Sunday, 2 August 2009

Tesco - 'Not Real' Baskets TV Ad 'Misleading'

Tesco's 'Real Baskets' TV and Newspaper Ad campaign.
The Advertising Standards Authority rules it did mislead shoppers.

Since successfully complaining to M&S about their misleading 'Save 10%' wine discount, I'm reminded about another food retailer's advertising.

I've highlighted Tesco's nonsense price comparison ads before. They are so desperate to claim they are the cheapest supermarket they will use almost any daft data to try and prove it. In their 'Britain's Biggest Discounter' campaign (a claim also criticised as 'ambiguous' by the ASA) they compared £100 worth of weekly shopping against Asda prices. £10 of the comparison was spent on hair dye. Please, how stupid do Tesco think we are!

Anyway it didn't stop Tesco dreaming up the 'Real Baskets' ad. You might think, looking at the reproduction above, that 1,124,000 real baskets were cheaper at Tesco than the same 705,000 baskets at Asda. In fact, in the tiny print you can't easily read, it says they actually only counted a sample of baskets and then projected the rest. There are plenty of other opaque technical exclusions too (read them from Tesco here)

This week the Advertising Standards Authority ruled the ads were misleading. They said if Tesco says 'Real Baskets' and shows a huge number piled up that's what people will expect they counted, not the tiny number hidden in the text underneath. The ASA also said the exclusion of a number of items in the baskets made it impossible for shoppers to calculate whether it was really cheaper to shop at Tesco as claimed.

Looking at some online comments (the Daily Mail ran the report this week) shoppers said they weren't fooled by Tesco's nonsense. But can this really be true? Would Tesco spend hundreds of thousands of pounds trying to create an impression no one would believe? Tesco must hope their campaigns do build belief - even if only among their own customers, who might be tempted to go and find out if Asda really is cheaper.

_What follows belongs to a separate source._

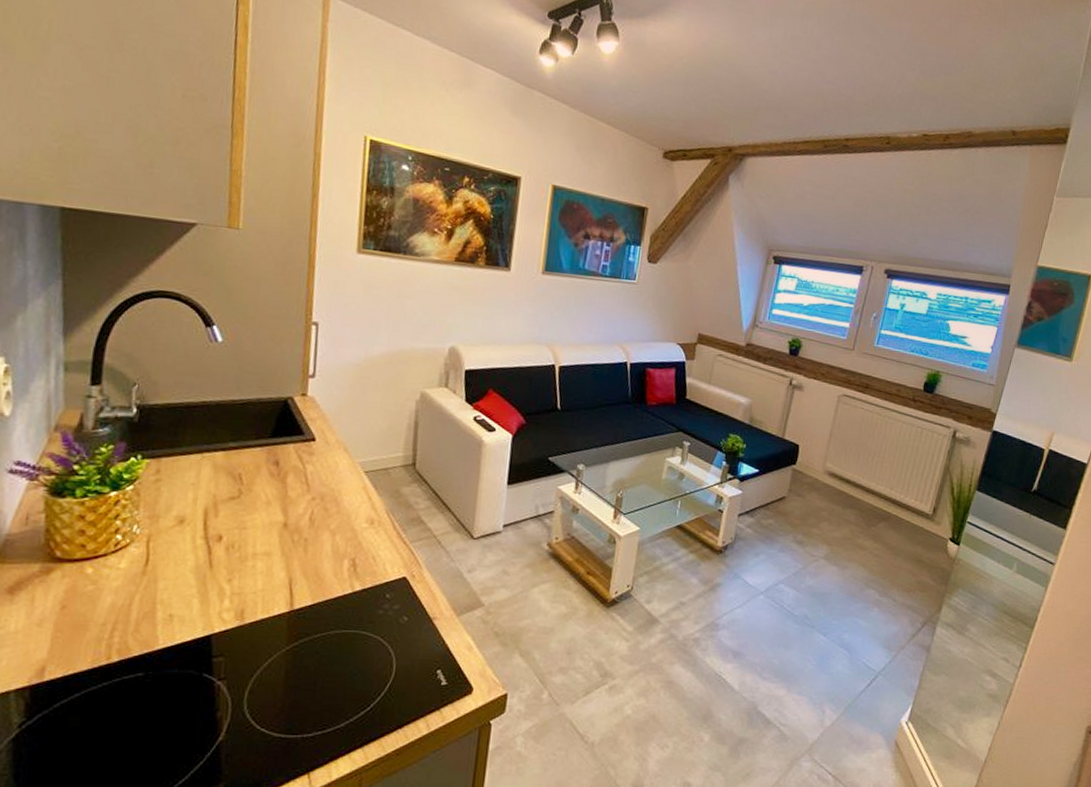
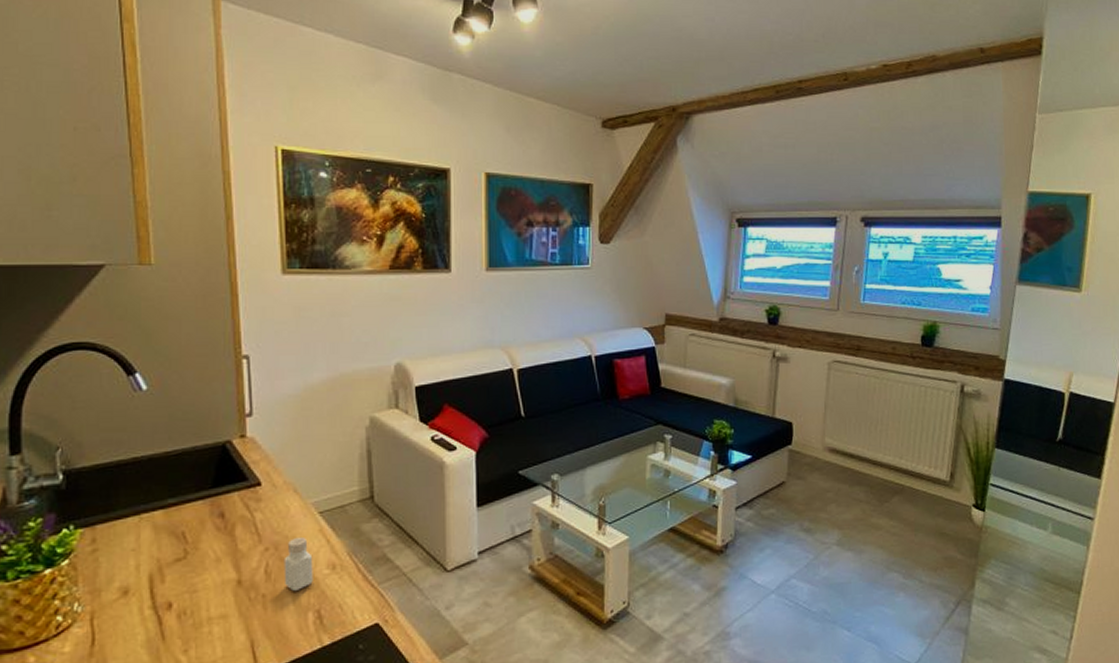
pepper shaker: none [326,491,354,539] -> present [283,536,313,591]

TV advertisers do have to jump considerable approval (Clearcast clearance) and legal hurdles (defamation etc) before they can run a TV ad. But if they do manage to get a nonsense ad like Tesco's on the air there is no punishment when it is later ruled misleading. By then the campaign is over and the message is out there.

Perhaps advertisers should be fined a proportion of their ad spend when their ads are ruled misleading, instead of simply banned from re-running them?